Exercise:
Copy all the rows below, substituting "circle" for every "pie" and changing nothing else. Omit the pictures.

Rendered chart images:
....
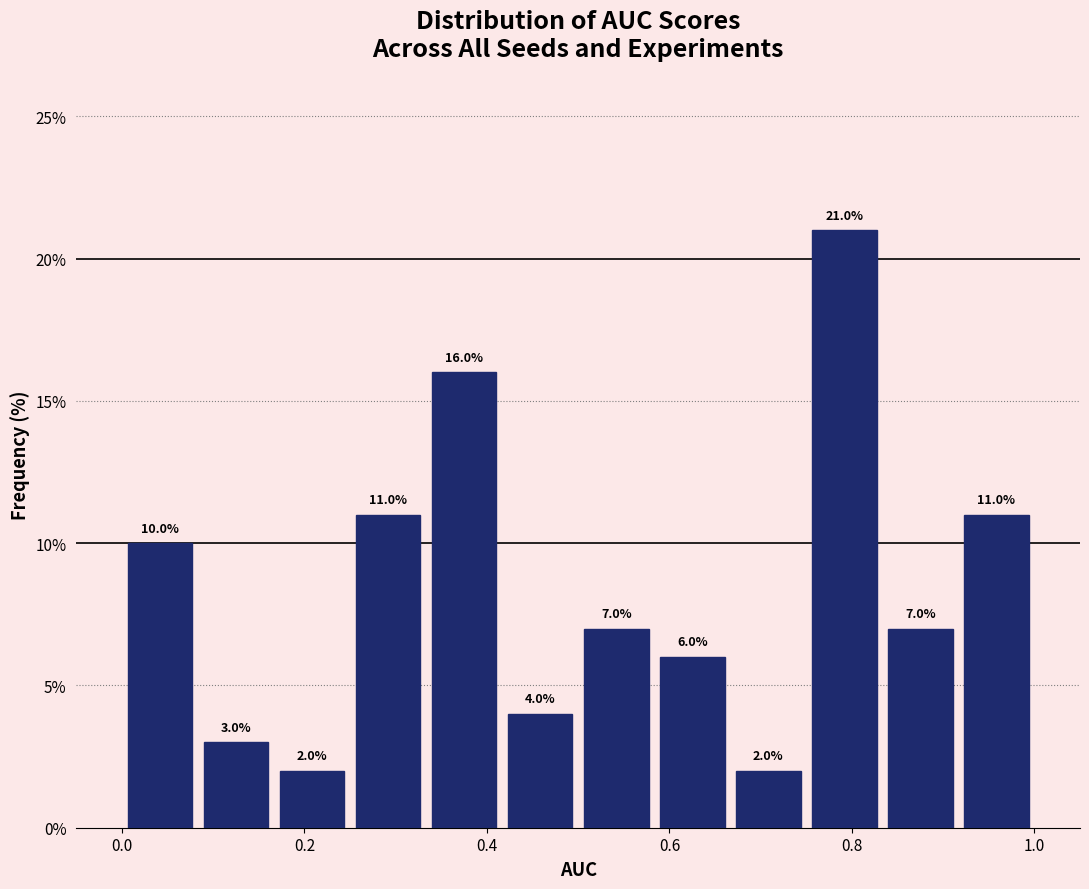

Over which range of the x-axis is the bar tallest?

0.76 to 0.84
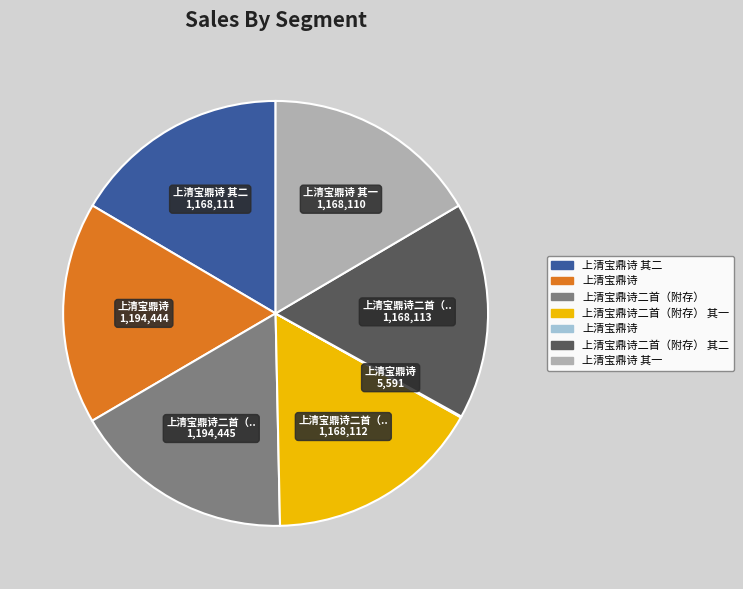

Is there any slice that represents more than half of the pie?

No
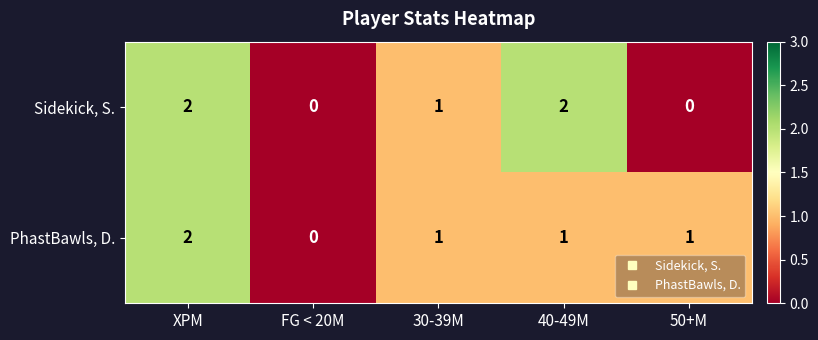

Reading right to left, list all the values displayed in this chart.

Sidekick, S.: 50+M=0	40-49M=2	30-39M=1	FG < 20M=0	XPM=2
PhastBawls, D.: 50+M=1	40-49M=1	30-39M=1	FG < 20M=0	XPM=2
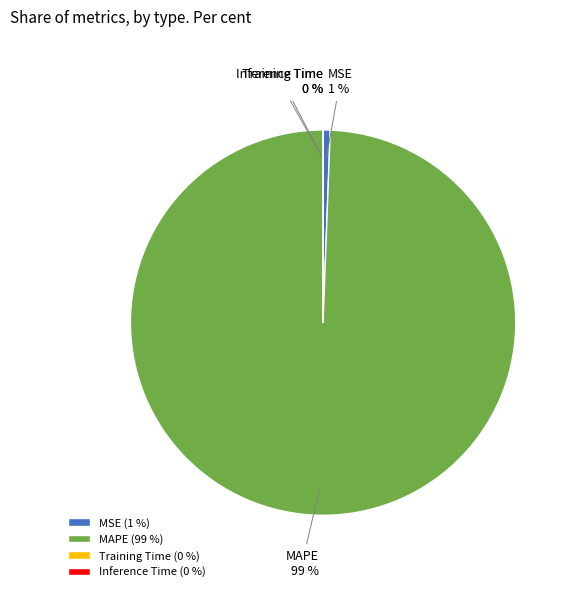

Does any single category account for the majority?

Yes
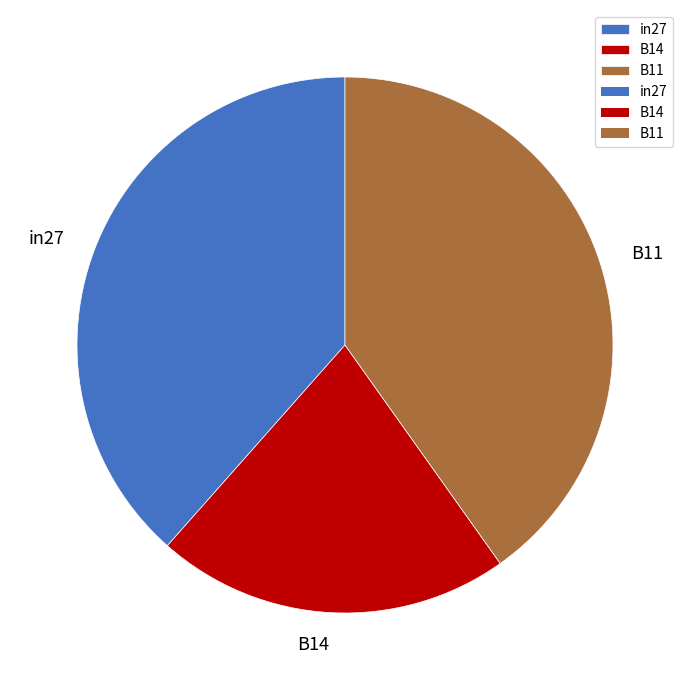

Do B14 and in27 together represent more than half of the pie?

Yes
....
Output of the task:
Over which range of the x-axis is the bar tallest?

0.76 to 0.84

Is there any slice that represents more than half of the circle?

No

Reading right to left, list all the values displayed in this chart.

Sidekick, S.: 50+M=0	40-49M=2	30-39M=1	FG < 20M=0	XPM=2
PhastBawls, D.: 50+M=1	40-49M=1	30-39M=1	FG < 20M=0	XPM=2

Does any single category account for the majority?

Yes

Do B14 and in27 together represent more than half of the circle?

Yes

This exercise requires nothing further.